[INFORMATION GIVEN]

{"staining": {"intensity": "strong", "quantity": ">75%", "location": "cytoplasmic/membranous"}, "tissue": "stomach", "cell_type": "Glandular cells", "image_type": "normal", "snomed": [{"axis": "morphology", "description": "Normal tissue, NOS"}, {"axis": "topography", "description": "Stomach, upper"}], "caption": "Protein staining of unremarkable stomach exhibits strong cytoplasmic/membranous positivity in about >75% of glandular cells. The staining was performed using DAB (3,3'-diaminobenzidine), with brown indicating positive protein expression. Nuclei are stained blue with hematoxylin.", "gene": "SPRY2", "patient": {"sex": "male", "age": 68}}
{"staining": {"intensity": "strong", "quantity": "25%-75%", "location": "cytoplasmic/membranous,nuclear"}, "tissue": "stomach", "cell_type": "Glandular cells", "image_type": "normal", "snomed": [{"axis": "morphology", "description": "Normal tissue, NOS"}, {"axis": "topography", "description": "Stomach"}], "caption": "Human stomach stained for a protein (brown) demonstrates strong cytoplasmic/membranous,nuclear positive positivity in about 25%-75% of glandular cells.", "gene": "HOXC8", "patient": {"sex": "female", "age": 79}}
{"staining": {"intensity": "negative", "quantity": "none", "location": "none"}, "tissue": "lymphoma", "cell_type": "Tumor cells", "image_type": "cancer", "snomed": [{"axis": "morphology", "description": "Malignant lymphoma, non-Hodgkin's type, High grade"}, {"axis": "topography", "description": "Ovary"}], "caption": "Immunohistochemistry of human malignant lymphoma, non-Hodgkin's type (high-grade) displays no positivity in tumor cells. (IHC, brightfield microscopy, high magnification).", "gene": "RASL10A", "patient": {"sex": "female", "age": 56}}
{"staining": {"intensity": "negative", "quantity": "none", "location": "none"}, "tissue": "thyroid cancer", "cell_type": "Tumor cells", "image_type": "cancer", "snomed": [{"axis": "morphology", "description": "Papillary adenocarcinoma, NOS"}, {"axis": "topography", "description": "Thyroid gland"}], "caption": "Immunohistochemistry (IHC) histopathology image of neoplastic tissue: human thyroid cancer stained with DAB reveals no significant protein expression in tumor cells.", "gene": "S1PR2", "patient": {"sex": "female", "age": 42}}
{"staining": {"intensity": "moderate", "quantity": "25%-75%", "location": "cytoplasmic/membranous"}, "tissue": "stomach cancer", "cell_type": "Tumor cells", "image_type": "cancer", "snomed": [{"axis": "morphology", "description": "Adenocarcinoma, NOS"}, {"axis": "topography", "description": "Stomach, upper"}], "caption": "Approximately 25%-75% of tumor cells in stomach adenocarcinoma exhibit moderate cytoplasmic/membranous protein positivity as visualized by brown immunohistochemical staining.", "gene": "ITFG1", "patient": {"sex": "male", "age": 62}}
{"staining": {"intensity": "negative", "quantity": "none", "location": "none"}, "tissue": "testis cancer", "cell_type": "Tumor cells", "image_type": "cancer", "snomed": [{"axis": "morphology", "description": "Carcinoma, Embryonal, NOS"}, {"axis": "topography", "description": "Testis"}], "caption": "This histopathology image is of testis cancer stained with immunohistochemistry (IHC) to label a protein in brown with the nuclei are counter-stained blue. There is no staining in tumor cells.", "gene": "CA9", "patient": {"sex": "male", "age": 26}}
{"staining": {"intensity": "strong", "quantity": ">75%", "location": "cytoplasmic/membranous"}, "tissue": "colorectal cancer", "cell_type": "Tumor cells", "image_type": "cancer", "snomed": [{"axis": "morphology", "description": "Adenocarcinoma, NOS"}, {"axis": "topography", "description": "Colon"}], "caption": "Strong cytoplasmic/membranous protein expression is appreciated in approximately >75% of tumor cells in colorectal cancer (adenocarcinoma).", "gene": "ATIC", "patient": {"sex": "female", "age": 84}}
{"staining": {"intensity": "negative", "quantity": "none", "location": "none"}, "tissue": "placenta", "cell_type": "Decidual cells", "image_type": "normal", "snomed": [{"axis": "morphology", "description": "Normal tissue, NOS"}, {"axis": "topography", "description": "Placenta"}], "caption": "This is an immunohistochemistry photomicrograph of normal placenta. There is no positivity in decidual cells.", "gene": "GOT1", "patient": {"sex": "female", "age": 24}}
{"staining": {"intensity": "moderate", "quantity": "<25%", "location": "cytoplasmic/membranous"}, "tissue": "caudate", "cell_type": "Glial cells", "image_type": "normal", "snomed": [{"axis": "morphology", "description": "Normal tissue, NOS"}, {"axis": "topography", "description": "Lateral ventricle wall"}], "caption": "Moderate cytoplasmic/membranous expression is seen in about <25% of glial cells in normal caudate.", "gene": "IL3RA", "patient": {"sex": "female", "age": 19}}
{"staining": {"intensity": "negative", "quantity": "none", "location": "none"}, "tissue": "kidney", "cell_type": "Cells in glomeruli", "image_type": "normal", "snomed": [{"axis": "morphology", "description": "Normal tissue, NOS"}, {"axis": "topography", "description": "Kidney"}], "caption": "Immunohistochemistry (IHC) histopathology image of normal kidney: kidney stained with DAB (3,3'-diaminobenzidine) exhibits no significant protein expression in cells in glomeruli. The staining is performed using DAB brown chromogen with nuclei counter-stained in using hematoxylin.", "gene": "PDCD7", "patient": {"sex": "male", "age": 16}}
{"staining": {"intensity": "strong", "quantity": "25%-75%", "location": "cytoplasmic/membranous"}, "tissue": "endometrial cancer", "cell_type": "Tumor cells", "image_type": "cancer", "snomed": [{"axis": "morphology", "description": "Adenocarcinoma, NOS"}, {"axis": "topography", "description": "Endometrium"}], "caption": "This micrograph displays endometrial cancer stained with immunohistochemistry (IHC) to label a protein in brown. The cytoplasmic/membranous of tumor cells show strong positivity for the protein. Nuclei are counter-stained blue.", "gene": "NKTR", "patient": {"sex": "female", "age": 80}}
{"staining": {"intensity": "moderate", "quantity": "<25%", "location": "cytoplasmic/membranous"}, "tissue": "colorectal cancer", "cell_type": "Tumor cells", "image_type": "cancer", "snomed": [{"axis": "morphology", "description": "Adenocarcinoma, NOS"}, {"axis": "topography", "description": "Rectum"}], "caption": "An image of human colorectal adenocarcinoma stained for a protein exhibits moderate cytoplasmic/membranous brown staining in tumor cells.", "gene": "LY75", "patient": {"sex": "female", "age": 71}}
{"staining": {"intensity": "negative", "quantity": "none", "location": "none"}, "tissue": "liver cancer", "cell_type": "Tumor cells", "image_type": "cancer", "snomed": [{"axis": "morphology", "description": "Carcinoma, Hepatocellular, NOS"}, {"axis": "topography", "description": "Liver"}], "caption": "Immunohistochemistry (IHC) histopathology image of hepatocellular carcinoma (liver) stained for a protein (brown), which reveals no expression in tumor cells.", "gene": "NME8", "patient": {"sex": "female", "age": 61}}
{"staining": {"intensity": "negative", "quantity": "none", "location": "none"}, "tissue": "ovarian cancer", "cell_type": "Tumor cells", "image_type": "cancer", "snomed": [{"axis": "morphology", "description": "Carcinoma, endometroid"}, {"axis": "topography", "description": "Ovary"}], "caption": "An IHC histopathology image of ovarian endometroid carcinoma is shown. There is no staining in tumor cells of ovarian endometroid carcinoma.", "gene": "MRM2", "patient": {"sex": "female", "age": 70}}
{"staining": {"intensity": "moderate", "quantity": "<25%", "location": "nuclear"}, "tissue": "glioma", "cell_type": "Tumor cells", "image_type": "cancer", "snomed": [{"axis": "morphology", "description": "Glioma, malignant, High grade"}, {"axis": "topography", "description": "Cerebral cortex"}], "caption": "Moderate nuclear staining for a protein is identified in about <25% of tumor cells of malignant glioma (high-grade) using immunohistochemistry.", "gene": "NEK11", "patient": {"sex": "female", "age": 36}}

[/INFORMATION GIVEN]

ACTIVITY
What you give back should be only the lines of the records above, starting at the line with "is an immunohistochemistry" and ending at the line with "cytoplasmic/membranous expression is", restated word for word.

RESULT FOR THIS EXERCISE
{"staining": {"intensity": "negative", "quantity": "none", "location": "none"}, "tissue": "placenta", "cell_type": "Decidual cells", "image_type": "normal", "snomed": [{"axis": "morphology", "description": "Normal tissue, NOS"}, {"axis": "topography", "description": "Placenta"}], "caption": "This is an immunohistochemistry photomicrograph of normal placenta. There is no positivity in decidual cells.", "gene": "GOT1", "patient": {"sex": "female", "age": 24}}
{"staining": {"intensity": "moderate", "quantity": "<25%", "location": "cytoplasmic/membranous"}, "tissue": "caudate", "cell_type": "Glial cells", "image_type": "normal", "snomed": [{"axis": "morphology", "description": "Normal tissue, NOS"}, {"axis": "topography", "description": "Lateral ventricle wall"}], "caption": "Moderate cytoplasmic/membranous expression is seen in about <25% of glial cells in normal caudate.", "gene": "IL3RA", "patient": {"sex": "female", "age": 19}}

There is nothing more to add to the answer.